::: Input data

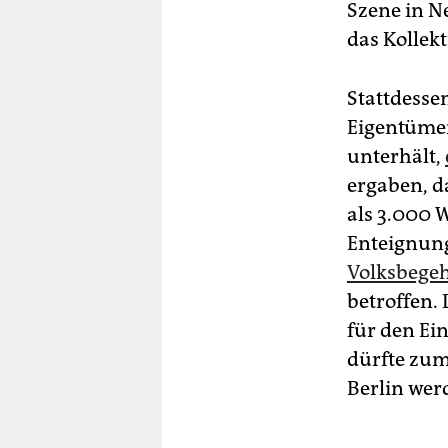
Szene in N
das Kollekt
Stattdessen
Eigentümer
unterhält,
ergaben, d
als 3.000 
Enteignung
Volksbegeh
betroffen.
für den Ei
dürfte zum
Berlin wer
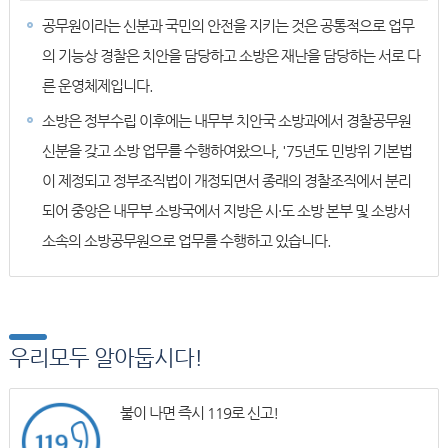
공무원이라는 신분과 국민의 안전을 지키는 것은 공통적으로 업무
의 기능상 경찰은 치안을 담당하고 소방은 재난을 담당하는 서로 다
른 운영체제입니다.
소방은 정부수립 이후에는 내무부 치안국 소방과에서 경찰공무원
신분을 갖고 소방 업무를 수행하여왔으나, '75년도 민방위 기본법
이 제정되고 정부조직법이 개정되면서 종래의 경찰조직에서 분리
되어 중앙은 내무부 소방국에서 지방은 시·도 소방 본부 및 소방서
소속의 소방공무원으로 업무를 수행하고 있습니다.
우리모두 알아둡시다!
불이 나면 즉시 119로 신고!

::::::

Activity
Keep only the lines from the line with "소속의 소방공무원으로 업무를 수행하고 있습니다." to the end of the records above, and repeat them exactly.

Answer to this task
소속의 소방공무원으로 업무를 수행하고 있습니다.
우리모두 알아둡시다!
불이 나면 즉시 119로 신고!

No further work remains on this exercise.